Так, например в «Российской газете» был представлен специальный проект, предлагавший разработать стратегии, дающие возможность зарабатывать на продаже национальных брендов, таких как «МГУ», «Большой театр», «Ленинка» и так далее[11]. Эрмитаж, очевидно, занимает одно из ведущих мест в этом ряду национальных символов, которые можно переконвертировать в приносящие доход бренды.
Несмотря на распространенность и интеллектуальную легитимность дискуссии о продаже национальных брендов, все же остается некоторая неловкость в подобной постановке вопроса. В случае Эрмитажа она трансформируется в бесконечный спор о том, что можно и нужно продавать, а что все-таки не должно быть испорчено «порочностью» рынка. Одним из последних поводов к дискуссии стал контракт между Государственным Эрмитажем и компанией «Кока-Кола» о тиражировании картин Ван-Гога, Руссо, Сезанна и Гогена на банках с кока-колой[12]. Цель проекта — привлечение средств на реконструкцию здания Главного штаба для организации музея современного искусства «Эрмитаж 20/21».
К слову сказать, Эрмитаж в последние годы часто нарушает правила поведения признанного мэтра в музейном мире. Так, очередным поводом к бурной дискуссии о маркетинге и коммерческом сотрудничестве стали совместные проекты Эрмитажа с Музеем Гуггенхайма (США), имеющим довольно одиозную репутацию. Приведем отрывок из взятого в ходе исследования интервью:
«Фонд Гуггенхайма внутри музейного сообщества такой парвеню, выскочка, его не уважают, а Эрмитаж один ведет с ним игры. И Гуггенхайм тоже, поскольку для Гуггенхайма это выход в большое музейное пространство, большое музейное сообщество. Потому что играть Гуггенхайму с МОМом, Метрополитен, Лувром не получается, они его не берут в свою компанию, они все королевских кровей. А Эрмитаж берет и, таким образом, оказывается при всей своей могучей подаче хранителя сокровищ слабым звеном в этой системе» (научный сотрудник Эрмитажа, 2007 год).
То есть Эрмитаж оказывается в положении обедневшего дворянина, который вроде бы аристократических кровей, но, находясь на грани выживания, соглашается на культурный адюльтер. Удивительно, что при этом Эрмитаж вкладывает больше в продвижение бренда своих партнеров, чем в укрепление собственного. Таким образом, спор вновь возвращается к исходной дилемме с некоторыми вариациями. Априори утверждается, что статус Эрмитажа предполагает выбор соответствующих маркетинговых стратегий, достойных уникального музея. Вопрос об их экономической эффективности в этом случае становится второстепенным и не таким уж важным, что в конкретной экономической ситуации выглядит как высококультурное лицемерие и снобизм.

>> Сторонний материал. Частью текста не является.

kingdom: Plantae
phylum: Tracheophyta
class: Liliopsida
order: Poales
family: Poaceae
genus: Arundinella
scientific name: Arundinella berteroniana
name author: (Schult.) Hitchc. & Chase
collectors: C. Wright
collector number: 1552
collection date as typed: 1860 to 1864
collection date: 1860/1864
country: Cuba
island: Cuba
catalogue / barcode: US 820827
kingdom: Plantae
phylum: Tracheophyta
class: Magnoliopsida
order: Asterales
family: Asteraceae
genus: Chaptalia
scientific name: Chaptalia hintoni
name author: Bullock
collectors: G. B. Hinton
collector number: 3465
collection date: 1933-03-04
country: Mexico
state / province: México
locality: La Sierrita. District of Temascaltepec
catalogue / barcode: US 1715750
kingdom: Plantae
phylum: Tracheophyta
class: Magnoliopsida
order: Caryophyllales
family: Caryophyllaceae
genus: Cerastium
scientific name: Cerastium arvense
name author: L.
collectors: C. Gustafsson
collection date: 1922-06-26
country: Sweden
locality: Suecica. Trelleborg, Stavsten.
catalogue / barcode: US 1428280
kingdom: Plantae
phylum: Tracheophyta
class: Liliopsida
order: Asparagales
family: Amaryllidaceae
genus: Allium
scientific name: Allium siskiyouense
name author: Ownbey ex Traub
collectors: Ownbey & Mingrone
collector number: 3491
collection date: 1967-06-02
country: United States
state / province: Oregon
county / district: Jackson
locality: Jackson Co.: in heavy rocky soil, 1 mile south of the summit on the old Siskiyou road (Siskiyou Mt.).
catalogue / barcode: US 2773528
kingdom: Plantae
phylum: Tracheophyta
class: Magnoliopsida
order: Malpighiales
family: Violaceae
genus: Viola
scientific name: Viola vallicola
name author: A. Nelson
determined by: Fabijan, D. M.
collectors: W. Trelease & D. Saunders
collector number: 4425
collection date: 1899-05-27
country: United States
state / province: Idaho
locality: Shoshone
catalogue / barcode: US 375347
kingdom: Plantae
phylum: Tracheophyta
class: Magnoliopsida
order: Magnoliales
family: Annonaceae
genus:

Вместе с тем очевидно, что Эрмитаж, как и многие другие российские музеи, находится в процессе поиска маркетинговой стратегии, причем эффективной для внешнего и внутреннего использования «музея как бренда»[13]. Один из проблемных моментов связан с ситуацией вокруг здания Главного штаба.
«Проблема, вот, например, с Главным штабом. Его посещаемость в несколько раз меньше, чем у Эрмитажа. При этом эти экспозиционные залы открыты давно, сейчас там идет семь выставок одновременно. Я был там в субботу и встретил три человека. В субботний день. Это катастрофа, на самом деле. При этом эти залы давно открыты, это давно пространство Эрмитажа, а у людей существует какой-то консерватизм. Не знаю почему, но они приходят туда значительно реже» (сотрудник Эрмитажа, 2007 год).
Подобные оценки вызваны столкновением с непривычной для музейщиков проблемой организации эффективной рекламной и коммерческой деятельности. Каким образом музеи могут привлекать посетителей и превращать их в потребителей продукции музейных магазинов, кафе, ресторанов? По результатам исследований Эрмитаж в этом случае выглядит достаточно благополучно среди других крупных российских музеев и уступает только Третьяковской галерее. Однако по сравнению с иностранными коллегами, Британским музеем, Метрополитен и другими крупными музеями, он проигрывает в 5-6 раз[14]. Мы специально не занимались исследованием данного вопроса и можем предложить только гипотезы, пытающиеся объяснить, почему так происходит. На наш взгляд, одна из проблем заключается в том, что Эрмитаж в вопросах оценки потребительских возможностей ориентируется на иностранных посетителей (около 400 тысяч посетителей в год) с соответствующим средневысоким доходом и готовностью тратить деньги в стенах музея. Большая часть музейной продукции, продающейся в музее, достаточно дорогостояща, как, собственно, и услуги кафе, а потому малодоступна для российских граждан, составляющих основную часть общего числа посетителей (2,5 миллиона человек в год).
Казалось бы, стратификацию посетителей по критерию гражданства можно сопоставить со стратификацией посетителей музея по разному отношению к культуре. Априори предполагается, что иностранцы способны больше потреблять музейной продукции, чем культурно компетентные, но не очень состоятельные российские граждане. Но даже на поверхностный взгляд такая оценка ситуации уже давно не соответствует условиям современного российского общества. Среди способных платить за имитацию средневековой живописи найдутся как ценители искусства, так и, по сути, безразличные, но желающие продемонстрировать сделанное в Эрмитаже приобретение, подтверждая тем самым свой культурный статус. И в этом случае гражданство является экономически нерелевантным.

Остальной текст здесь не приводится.